I diritti sociali, civili e politici divennero presupposto per creare le condizioni per la partecipazione attiva di tutti i cittadini e le cittadine alla vita sociale e politica. Elemento essenziale del contributo della componente femminile fu senz’altro di avere messo al centro del dibattito costituente il tema della dignità umana.

L’intervento di Iotti

I valori che orientarono le nostre costituenti furono indirizzati a garantire a tutti un livello di benessere economico, sociale e culturale. Libertà intesa come necessità di affrancarsi dalla paura, dal bisogno e dalla miseria. La solidarietà come inderogabile dovere della Repubblica e delle istituzioni di promuovere i diritti inviolabili della persona. Grazie alle Costituenti, alla concretezza del loro pensiero, alla loro ferma determinazione nel voler rappresentare la domanda di cambiamento delle donne, hanno visto la luce alcuni articoli cruciali della nostra Carta. In particolare gli articoli 3, 29, 30, 31, 37, 48, 51...
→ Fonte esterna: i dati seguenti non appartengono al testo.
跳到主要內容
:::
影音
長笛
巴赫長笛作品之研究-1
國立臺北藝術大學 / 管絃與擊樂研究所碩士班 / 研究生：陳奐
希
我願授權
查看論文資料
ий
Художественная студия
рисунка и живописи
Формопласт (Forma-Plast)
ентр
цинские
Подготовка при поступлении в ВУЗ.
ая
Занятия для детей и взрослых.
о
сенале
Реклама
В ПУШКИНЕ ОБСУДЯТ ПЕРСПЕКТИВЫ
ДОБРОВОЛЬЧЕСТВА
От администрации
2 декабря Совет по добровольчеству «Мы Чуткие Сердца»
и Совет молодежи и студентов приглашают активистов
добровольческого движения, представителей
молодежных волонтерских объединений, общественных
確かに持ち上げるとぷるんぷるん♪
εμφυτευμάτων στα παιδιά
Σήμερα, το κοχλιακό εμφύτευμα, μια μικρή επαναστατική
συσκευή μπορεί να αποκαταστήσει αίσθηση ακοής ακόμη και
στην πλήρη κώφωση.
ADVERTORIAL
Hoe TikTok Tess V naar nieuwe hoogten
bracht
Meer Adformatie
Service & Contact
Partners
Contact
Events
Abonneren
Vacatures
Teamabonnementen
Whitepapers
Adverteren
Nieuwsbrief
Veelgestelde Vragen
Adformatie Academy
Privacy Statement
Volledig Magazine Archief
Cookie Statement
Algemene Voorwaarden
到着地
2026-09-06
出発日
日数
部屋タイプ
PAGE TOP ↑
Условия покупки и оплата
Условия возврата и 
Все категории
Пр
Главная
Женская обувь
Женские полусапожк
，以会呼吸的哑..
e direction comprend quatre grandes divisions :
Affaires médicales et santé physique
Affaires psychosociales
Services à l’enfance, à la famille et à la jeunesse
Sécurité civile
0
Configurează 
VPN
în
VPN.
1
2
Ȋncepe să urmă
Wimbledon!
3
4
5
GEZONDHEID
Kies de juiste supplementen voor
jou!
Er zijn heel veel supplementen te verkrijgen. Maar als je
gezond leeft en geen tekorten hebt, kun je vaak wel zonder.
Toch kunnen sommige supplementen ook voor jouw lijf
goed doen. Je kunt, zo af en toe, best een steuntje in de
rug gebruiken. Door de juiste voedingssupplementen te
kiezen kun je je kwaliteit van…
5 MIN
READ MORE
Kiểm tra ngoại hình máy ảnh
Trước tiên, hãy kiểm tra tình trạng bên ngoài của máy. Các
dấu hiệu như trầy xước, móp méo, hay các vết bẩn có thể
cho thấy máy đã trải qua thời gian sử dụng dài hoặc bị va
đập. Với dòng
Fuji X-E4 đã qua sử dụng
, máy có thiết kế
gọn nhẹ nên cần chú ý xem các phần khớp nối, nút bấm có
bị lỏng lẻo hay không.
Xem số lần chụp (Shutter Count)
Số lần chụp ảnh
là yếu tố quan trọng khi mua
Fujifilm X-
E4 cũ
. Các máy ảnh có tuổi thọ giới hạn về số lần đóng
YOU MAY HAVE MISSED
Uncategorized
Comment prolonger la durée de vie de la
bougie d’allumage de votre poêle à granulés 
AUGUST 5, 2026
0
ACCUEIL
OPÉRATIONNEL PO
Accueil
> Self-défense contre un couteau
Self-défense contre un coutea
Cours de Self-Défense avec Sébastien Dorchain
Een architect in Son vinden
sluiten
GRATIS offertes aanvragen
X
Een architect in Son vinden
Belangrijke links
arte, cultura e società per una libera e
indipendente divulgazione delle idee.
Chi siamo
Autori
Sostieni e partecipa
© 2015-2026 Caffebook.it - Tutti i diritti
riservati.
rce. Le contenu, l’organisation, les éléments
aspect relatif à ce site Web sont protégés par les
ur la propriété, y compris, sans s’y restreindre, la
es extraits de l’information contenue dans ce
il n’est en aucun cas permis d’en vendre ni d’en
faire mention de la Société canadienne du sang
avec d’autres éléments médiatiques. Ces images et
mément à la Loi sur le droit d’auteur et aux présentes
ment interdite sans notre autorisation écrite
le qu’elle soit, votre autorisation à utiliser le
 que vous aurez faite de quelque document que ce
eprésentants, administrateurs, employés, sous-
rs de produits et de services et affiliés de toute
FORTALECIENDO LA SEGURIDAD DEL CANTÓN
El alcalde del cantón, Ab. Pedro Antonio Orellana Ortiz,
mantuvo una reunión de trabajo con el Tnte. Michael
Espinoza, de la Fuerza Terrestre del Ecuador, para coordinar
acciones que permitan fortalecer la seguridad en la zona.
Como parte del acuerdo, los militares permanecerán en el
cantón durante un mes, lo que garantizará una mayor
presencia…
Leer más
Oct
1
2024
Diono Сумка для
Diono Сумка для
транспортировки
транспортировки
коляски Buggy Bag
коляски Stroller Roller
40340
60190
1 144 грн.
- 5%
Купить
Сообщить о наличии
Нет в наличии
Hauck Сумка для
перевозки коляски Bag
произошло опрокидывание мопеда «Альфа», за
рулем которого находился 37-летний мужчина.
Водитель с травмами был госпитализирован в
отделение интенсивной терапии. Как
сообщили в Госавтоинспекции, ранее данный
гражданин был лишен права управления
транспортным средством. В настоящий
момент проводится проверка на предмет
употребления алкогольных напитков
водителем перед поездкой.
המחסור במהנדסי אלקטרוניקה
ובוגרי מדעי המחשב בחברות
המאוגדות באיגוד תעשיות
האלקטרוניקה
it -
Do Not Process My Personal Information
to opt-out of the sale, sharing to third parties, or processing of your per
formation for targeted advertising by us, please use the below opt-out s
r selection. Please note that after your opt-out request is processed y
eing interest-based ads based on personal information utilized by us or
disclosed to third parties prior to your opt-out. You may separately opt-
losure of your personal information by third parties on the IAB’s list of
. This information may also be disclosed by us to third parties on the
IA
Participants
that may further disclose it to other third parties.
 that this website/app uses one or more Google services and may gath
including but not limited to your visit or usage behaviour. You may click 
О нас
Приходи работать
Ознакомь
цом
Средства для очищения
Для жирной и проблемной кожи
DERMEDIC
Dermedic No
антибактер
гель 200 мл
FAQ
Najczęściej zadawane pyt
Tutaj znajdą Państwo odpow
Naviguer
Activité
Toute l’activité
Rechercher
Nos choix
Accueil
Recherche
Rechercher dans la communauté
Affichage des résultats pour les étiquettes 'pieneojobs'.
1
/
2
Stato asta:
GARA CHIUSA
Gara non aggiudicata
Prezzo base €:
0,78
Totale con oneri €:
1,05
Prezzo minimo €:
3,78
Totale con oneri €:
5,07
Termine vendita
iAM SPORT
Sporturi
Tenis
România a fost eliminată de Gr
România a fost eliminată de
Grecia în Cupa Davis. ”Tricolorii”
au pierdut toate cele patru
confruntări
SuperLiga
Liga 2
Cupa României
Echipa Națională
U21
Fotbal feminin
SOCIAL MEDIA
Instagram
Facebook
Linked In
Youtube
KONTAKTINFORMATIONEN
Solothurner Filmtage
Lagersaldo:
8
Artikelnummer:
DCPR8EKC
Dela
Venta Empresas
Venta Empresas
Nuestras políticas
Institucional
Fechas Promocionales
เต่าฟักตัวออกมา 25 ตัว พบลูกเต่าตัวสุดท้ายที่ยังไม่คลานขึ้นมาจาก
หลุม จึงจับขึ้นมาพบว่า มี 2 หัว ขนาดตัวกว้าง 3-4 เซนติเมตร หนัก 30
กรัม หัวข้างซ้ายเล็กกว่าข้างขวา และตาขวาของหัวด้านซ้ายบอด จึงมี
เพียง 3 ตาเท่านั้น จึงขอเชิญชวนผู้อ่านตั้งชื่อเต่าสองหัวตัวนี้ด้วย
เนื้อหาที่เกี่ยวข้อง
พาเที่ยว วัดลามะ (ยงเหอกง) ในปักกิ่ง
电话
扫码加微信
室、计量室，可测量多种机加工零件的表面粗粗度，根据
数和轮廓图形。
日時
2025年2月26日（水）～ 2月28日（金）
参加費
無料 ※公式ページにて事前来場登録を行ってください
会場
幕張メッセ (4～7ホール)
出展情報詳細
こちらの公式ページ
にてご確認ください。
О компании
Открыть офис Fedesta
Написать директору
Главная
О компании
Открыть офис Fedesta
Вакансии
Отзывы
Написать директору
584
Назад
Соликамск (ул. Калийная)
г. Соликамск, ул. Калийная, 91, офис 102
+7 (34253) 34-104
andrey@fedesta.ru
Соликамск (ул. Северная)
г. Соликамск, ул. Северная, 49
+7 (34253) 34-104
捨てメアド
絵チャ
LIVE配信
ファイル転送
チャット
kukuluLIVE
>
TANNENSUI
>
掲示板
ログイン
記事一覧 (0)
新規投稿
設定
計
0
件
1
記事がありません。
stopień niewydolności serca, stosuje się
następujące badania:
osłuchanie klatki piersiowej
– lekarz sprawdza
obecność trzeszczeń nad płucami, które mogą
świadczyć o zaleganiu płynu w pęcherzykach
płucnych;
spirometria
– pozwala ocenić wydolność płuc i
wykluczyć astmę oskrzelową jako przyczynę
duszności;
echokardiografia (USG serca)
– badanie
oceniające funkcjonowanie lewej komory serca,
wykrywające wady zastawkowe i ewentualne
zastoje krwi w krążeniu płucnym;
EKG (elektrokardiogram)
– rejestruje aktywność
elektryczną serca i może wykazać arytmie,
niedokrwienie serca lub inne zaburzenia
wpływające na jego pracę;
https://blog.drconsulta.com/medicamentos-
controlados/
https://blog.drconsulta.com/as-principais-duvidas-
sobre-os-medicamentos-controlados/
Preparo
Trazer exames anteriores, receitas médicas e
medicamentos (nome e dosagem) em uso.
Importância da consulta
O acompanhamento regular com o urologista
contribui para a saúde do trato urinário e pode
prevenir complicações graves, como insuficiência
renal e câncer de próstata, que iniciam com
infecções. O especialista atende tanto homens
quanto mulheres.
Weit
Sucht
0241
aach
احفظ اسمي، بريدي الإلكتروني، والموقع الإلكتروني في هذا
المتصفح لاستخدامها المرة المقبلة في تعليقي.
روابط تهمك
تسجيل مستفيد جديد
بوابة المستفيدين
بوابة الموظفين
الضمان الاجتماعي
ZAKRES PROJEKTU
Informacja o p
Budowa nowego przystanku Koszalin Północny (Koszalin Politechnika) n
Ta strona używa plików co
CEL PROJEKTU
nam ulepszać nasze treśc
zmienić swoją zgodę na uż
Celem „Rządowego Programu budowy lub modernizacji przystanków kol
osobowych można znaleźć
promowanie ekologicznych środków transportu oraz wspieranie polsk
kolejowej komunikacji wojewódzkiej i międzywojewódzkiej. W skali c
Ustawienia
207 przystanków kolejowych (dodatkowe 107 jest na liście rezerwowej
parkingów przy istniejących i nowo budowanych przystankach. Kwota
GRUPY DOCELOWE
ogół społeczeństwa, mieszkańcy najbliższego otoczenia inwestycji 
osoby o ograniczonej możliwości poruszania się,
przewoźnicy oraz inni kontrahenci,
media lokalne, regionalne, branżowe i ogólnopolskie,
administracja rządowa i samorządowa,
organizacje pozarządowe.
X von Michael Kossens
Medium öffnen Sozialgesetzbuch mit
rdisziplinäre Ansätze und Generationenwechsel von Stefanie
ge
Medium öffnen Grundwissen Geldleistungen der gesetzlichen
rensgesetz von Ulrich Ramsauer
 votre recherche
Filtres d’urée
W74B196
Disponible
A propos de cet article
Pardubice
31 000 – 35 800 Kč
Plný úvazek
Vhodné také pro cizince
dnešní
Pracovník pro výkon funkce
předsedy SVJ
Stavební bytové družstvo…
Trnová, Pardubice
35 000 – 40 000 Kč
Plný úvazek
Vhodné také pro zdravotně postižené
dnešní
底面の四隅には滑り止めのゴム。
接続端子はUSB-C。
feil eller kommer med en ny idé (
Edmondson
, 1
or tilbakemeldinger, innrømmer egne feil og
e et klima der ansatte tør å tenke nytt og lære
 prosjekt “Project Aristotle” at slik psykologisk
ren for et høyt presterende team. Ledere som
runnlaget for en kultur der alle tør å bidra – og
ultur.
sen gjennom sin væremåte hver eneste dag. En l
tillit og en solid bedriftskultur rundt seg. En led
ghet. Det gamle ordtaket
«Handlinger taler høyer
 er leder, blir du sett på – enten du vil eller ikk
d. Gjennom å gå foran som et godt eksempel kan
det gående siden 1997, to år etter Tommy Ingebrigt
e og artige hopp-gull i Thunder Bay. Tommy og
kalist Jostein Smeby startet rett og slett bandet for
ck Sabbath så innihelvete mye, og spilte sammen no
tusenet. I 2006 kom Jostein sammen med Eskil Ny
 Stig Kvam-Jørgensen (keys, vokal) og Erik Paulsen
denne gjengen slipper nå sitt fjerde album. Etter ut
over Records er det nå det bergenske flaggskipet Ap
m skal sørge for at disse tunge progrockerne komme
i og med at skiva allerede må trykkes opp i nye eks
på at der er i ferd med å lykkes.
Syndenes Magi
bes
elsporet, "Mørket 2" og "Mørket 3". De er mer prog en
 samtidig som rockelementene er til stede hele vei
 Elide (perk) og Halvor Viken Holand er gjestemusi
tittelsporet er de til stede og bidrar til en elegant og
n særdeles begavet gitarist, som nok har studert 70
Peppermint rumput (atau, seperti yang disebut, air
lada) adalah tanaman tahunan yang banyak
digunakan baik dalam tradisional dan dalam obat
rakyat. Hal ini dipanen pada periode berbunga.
La voce delle donne elette nella Commissione dei 75 si concentrava soprattutto sul miglioramento della condizione della componente femminile dell’Italia: dalla famiglia alle questioni relative al lavoro e alla carriera, nonché sulla scuola e sul diritto allo studio. Parità giuridica, vita pubblica e tutela dei diritti dei cittadini tutti e dei bambini (come, per esempio, i figli nati da unioni fuori dal matrimonio): erano queste le basi da porre, per i cittadini e le cittadine dell’Italia. La sofferenza patita dalle donne durante la guerra permetteva di compiere riflessioni specificamente indirizzate alla condivisione e all’uguaglianza, alla parità dei diritti civili, lavorativi e giuridici senza distinzioni tra i sessi.

L’impegno delle madri costituenti può essere riassunto in un famoso intervento di Nilde Iotti: «Tutte noi vi invitiamo a considerarci non come rappresentanti del solito sesso debole e gentile, oggetto di formali galanterie e di cavalleria di altri tempi, ma vi preghiamo di valutarci come espressione rappresentativa di quella metà del popolo italiano che ha pur qualcosa da dire, che ha lavorato con voi, con voi ha sofferto, ha resistito, ha combattuto, con voi ha vinto con armi talvolta diverse ma talvolta simili alle vostre e che ora con voi lotta per una democrazia che sia libertà politica, giustizia sociale, elevazione morale».